▸ **PROBLEM TO WORK ON**: Set down all of the data that follows word for word, without the images.

Stored data entries
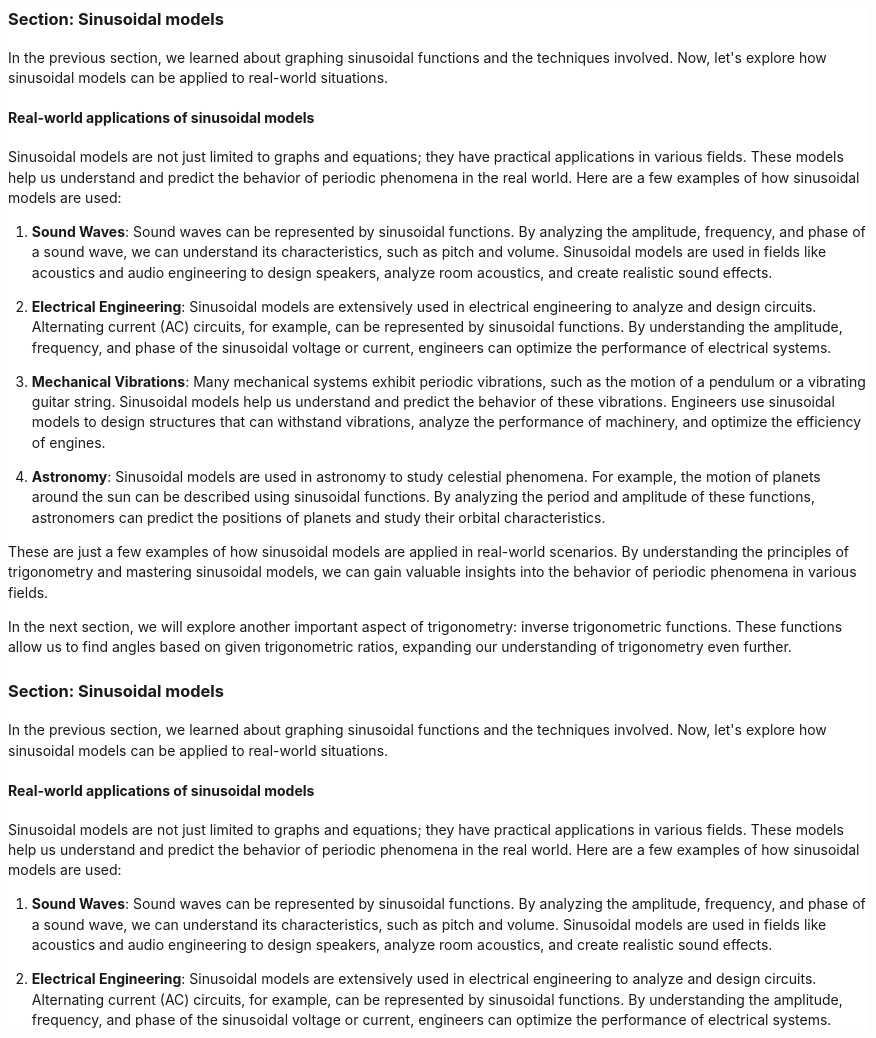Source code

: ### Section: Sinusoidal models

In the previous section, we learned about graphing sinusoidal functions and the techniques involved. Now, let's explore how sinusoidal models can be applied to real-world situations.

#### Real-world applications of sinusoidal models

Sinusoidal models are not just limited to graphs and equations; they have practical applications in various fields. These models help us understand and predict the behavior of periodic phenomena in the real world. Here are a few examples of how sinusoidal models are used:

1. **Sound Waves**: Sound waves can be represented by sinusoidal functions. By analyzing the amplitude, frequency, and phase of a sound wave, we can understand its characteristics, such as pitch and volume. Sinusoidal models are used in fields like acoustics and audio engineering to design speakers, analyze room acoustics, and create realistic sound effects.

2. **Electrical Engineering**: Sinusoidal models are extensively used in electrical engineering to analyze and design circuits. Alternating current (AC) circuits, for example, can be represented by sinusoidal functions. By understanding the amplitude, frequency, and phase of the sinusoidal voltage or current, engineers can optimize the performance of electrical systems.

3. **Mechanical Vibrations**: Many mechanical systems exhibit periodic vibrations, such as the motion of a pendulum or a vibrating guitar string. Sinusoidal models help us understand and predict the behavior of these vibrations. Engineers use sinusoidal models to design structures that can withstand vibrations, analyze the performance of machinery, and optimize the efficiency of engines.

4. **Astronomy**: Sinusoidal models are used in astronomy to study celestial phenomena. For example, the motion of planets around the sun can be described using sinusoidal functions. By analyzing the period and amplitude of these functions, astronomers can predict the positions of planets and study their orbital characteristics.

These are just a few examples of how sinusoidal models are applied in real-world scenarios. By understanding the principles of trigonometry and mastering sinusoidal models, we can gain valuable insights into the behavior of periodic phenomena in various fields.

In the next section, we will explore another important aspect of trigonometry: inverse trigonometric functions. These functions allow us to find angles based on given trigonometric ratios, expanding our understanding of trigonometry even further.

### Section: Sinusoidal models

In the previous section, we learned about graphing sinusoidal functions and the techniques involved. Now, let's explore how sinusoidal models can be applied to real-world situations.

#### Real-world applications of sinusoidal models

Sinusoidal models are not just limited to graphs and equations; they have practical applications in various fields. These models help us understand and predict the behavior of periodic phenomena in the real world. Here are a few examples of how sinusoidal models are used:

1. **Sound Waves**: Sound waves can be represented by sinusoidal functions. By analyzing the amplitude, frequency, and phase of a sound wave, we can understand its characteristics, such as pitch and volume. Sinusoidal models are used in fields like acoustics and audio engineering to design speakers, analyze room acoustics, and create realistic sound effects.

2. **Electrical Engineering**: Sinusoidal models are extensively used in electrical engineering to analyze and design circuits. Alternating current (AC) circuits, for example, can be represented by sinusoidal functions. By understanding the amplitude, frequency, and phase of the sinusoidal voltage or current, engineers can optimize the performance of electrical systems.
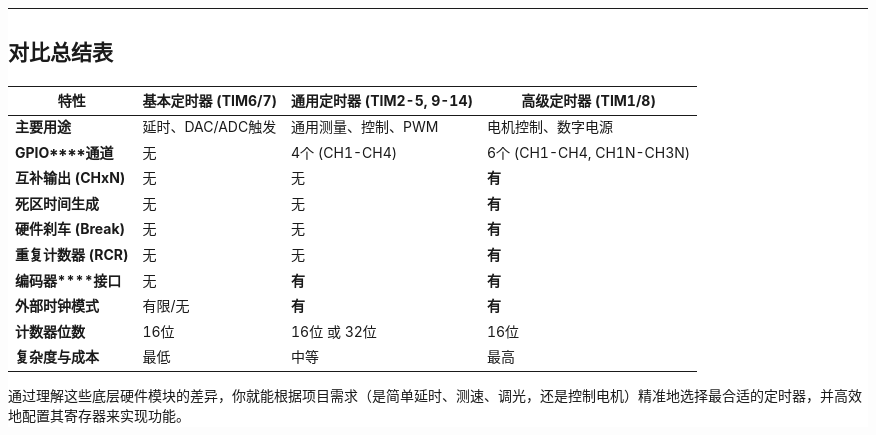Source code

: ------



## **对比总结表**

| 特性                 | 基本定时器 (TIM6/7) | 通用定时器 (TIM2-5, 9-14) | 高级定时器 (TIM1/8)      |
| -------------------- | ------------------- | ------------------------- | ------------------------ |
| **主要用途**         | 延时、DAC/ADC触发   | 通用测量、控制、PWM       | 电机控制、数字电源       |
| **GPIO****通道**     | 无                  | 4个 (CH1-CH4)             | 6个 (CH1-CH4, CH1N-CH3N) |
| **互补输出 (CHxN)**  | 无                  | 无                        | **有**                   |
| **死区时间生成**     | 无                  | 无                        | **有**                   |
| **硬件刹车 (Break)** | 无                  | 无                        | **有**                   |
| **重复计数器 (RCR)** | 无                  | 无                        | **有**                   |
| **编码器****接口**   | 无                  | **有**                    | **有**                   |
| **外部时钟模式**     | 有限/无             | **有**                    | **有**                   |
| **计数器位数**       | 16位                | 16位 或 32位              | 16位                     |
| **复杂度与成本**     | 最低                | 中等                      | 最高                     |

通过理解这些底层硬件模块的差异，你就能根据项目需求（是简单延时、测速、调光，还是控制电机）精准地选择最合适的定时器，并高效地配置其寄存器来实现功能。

▸ **EXERCISE RESULT**:
Source code

: ### Section: Sinusoidal models

In the previous section, we learned about graphing sinusoidal functions and the techniques involved. Now, let's explore how sinusoidal models can be applied to real-world situations.

#### Real-world applications of sinusoidal models

Sinusoidal models are not just limited to graphs and equations; they have practical applications in various fields. These models help us understand and predict the behavior of periodic phenomena in the real world. Here are a few examples of how sinusoidal models are used:

1. **Sound Waves**: Sound waves can be represented by sinusoidal functions. By analyzing the amplitude, frequency, and phase of a sound wave, we can understand its characteristics, such as pitch and volume. Sinusoidal models are used in fields like acoustics and audio engineering to design speakers, analyze room acoustics, and create realistic sound effects.

2. **Electrical Engineering**: Sinusoidal models are extensively used in electrical engineering to analyze and design circuits. Alternating current (AC) circuits, for example, can be represented by sinusoidal functions. By understanding the amplitude, frequency, and phase of the sinusoidal voltage or current, engineers can optimize the performance of electrical systems.

3. **Mechanical Vibrations**: Many mechanical systems exhibit periodic vibrations, such as the motion of a pendulum or a vibrating guitar string. Sinusoidal models help us understand and predict the behavior of these vibrations. Engineers use sinusoidal models to design structures that can withstand vibrations, analyze the performance of machinery, and optimize the efficiency of engines.

4. **Astronomy**: Sinusoidal models are used in astronomy to study celestial phenomena. For example, the motion of planets around the sun can be described using sinusoidal functions. By analyzing the period and amplitude of these functions, astronomers can predict the positions of planets and study their orbital characteristics.

These are just a few examples of how sinusoidal models are applied in real-world scenarios. By understanding the principles of trigonometry and mastering sinusoidal models, we can gain valuable insights into the behavior of periodic phenomena in various fields.

In the next section, we will explore another important aspect of trigonometry: inverse trigonometric functions. These functions allow us to find angles based on given trigonometric ratios, expanding our understanding of trigonometry even further.

### Section: Sinusoidal models

In the previous section, we learned about graphing sinusoidal functions and the techniques involved. Now, let's explore how sinusoidal models can be applied to real-world situations.

#### Real-world applications of sinusoidal models

Sinusoidal models are not just limited to graphs and equations; they have practical applications in various fields. These models help us understand and predict the behavior of periodic phenomena in the real world. Here are a few examples of how sinusoidal models are used:

1. **Sound Waves**: Sound waves can be represented by sinusoidal functions. By analyzing the amplitude, frequency, and phase of a sound wave, we can understand its characteristics, such as pitch and volume. Sinusoidal models are used in fields like acoustics and audio engineering to design speakers, analyze room acoustics, and create realistic sound effects.

2. **Electrical Engineering**: Sinusoidal models are extensively used in electrical engineering to analyze and design circuits. Alternating current (AC) circuits, for example, can be represented by sinusoidal functions. By understanding the amplitude, frequency, and phase of the sinusoidal voltage or current, engineers can optimize the performance of electrical systems.
Source code

: ------



## **对比总结表**

| 特性                 | 基本定时器 (TIM6/7) | 通用定时器 (TIM2-5, 9-14) | 高级定时器 (TIM1/8)      |
| -------------------- | ------------------- | ------------------------- | ------------------------ |
| **主要用途**         | 延时、DAC/ADC触发   | 通用测量、控制、PWM       | 电机控制、数字电源       |
| **GPIO****通道**     | 无                  | 4个 (CH1-CH4)             | 6个 (CH1-CH4, CH1N-CH3N) |
| **互补输出 (CHxN)**  | 无                  | 无                        | **有**                   |
| **死区时间生成**     | 无                  | 无                        | **有**                   |
| **硬件刹车 (Break)** | 无                  | 无                        | **有**                   |
| **重复计数器 (RCR)** | 无                  | 无                        | **有**                   |
| **编码器****接口**   | 无                  | **有**                    | **有**                   |
| **外部时钟模式**     | 有限/无             | **有**                    | **有**                   |
| **计数器位数**       | 16位                | 16位 或 32位              | 16位                     |
| **复杂度与成本**     | 最低                | 中等                      | 最高                     |

通过理解这些底层硬件模块的差异，你就能根据项目需求（是简单延时、测速、调光，还是控制电机）精准地选择最合适的定时器，并高效地配置其寄存器来实现功能。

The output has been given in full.